>>>>>

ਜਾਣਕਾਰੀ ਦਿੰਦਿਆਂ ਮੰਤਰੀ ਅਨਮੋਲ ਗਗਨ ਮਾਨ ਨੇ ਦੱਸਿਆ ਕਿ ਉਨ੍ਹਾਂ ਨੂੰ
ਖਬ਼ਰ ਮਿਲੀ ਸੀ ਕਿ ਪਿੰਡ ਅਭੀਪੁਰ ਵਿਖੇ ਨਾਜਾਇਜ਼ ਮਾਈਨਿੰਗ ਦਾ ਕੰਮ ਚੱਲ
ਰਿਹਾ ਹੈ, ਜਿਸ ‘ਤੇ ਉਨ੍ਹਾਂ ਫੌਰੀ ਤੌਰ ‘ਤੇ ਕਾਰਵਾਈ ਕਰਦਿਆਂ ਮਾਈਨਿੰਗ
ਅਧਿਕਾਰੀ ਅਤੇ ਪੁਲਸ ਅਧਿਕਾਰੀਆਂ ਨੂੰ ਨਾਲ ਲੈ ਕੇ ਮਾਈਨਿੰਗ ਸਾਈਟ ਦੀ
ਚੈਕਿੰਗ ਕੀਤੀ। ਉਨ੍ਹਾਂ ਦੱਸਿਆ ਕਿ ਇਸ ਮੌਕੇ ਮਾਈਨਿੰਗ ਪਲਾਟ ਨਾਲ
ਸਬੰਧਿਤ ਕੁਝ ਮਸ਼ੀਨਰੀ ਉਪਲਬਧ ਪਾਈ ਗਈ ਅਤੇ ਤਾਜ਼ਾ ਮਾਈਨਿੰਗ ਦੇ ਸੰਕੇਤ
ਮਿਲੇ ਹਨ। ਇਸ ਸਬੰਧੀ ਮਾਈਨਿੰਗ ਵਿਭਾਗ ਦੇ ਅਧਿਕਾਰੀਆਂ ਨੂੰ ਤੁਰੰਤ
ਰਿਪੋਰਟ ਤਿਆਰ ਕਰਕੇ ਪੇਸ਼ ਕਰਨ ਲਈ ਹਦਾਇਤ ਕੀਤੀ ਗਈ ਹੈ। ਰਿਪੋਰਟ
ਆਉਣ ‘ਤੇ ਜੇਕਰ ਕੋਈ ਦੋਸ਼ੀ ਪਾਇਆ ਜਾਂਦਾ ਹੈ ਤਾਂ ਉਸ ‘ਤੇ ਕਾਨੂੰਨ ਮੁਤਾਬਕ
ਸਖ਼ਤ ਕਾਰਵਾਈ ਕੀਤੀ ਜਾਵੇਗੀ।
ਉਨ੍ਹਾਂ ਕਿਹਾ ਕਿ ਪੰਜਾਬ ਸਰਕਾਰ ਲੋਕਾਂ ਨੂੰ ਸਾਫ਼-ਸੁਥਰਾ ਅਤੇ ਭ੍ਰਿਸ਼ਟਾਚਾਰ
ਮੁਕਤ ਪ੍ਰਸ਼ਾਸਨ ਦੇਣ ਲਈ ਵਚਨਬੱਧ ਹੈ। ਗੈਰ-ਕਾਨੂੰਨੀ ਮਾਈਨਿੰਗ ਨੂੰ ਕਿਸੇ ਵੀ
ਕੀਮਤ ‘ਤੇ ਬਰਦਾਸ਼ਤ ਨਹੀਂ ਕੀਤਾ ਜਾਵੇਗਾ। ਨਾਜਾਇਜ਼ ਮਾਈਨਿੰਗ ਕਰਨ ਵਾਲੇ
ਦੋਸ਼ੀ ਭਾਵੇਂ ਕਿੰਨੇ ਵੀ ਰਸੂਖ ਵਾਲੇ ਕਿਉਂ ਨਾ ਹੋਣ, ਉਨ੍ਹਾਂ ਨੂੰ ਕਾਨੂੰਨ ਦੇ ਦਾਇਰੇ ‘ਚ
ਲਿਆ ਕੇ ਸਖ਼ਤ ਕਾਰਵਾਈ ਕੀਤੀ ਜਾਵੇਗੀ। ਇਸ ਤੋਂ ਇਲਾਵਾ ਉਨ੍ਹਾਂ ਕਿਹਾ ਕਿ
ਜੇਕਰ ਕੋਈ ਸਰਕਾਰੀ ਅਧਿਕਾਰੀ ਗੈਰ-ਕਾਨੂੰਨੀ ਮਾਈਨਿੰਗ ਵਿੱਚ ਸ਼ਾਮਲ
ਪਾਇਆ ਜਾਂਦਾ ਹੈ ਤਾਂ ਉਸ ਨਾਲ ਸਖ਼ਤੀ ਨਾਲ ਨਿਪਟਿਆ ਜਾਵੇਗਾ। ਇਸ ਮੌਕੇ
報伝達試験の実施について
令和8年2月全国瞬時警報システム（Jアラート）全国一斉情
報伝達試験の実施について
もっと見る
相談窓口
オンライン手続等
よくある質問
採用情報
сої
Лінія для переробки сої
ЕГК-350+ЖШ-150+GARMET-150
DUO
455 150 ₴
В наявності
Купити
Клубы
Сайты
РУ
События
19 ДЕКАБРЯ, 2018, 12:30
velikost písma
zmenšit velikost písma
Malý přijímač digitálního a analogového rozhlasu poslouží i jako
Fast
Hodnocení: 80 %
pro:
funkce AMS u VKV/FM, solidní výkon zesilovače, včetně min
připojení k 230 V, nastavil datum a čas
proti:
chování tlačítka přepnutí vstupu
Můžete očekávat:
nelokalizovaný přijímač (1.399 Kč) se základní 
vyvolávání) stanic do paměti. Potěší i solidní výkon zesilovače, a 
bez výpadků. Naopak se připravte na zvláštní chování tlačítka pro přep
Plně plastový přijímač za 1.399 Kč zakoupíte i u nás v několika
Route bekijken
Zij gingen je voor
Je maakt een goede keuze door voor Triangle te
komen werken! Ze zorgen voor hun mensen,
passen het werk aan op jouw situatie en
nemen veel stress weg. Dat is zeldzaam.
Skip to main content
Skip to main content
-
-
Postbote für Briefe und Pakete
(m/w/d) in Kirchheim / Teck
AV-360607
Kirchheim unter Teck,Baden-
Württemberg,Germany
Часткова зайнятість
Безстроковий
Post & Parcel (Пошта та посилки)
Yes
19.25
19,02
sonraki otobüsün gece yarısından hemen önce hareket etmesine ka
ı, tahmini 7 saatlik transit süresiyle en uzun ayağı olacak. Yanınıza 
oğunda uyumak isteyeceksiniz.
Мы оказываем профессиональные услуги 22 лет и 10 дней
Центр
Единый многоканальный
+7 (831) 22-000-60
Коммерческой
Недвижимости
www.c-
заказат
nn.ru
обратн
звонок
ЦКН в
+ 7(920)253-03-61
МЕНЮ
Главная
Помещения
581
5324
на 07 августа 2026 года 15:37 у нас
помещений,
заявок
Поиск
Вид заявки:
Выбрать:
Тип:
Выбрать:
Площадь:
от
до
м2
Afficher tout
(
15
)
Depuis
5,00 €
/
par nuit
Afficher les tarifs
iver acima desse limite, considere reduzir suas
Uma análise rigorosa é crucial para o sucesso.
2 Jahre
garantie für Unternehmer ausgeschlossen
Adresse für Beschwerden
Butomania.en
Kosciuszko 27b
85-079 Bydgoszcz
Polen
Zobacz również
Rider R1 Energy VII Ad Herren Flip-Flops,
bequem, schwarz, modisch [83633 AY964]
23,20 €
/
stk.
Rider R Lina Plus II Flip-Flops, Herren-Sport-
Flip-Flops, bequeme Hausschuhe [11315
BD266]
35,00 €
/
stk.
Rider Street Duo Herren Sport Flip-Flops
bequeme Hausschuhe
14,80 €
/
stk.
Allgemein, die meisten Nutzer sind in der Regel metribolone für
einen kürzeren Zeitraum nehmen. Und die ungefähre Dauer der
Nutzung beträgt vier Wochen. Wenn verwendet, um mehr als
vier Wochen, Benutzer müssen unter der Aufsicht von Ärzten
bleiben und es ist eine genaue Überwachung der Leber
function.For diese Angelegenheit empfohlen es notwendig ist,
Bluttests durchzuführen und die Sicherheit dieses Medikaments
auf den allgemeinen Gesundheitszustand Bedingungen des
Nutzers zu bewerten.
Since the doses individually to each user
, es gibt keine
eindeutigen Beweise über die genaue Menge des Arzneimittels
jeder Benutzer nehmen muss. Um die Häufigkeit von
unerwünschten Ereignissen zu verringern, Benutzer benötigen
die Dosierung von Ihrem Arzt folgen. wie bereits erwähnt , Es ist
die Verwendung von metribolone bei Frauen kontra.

<<<<<

Update the lines from the first one through the one containing "ਸਬੰਧਿਤ ਕੁਝ ਮਸ਼ੀਨਰੀ" by replacing "ਪੁਲਸ" with "ਪੁਲਿਸ" and leaving everything else unchanged. Return only those lines.

[TASK RESULT]
ਜਾਣਕਾਰੀ ਦਿੰਦਿਆਂ ਮੰਤਰੀ ਅਨਮੋਲ ਗਗਨ ਮਾਨ ਨੇ ਦੱਸਿਆ ਕਿ ਉਨ੍ਹਾਂ ਨੂੰ
ਖਬ਼ਰ ਮਿਲੀ ਸੀ ਕਿ ਪਿੰਡ ਅਭੀਪੁਰ ਵਿਖੇ ਨਾਜਾਇਜ਼ ਮਾਈਨਿੰਗ ਦਾ ਕੰਮ ਚੱਲ
ਰਿਹਾ ਹੈ, ਜਿਸ ‘ਤੇ ਉਨ੍ਹਾਂ ਫੌਰੀ ਤੌਰ ‘ਤੇ ਕਾਰਵਾਈ ਕਰਦਿਆਂ ਮਾਈਨਿੰਗ
ਅਧਿਕਾਰੀ ਅਤੇ ਪੁਲਿਸ ਅਧਿਕਾਰੀਆਂ ਨੂੰ ਨਾਲ ਲੈ ਕੇ ਮਾਈਨਿੰਗ ਸਾਈਟ ਦੀ
ਚੈਕਿੰਗ ਕੀਤੀ। ਉਨ੍ਹਾਂ ਦੱਸਿਆ ਕਿ ਇਸ ਮੌਕੇ ਮਾਈਨਿੰਗ ਪਲਾਟ ਨਾਲ
ਸਬੰਧਿਤ ਕੁਝ ਮਸ਼ੀਨਰੀ ਉਪਲਬਧ ਪਾਈ ਗਈ ਅਤੇ ਤਾਜ਼ਾ ਮਾਈਨਿੰਗ ਦੇ ਸੰਕੇਤ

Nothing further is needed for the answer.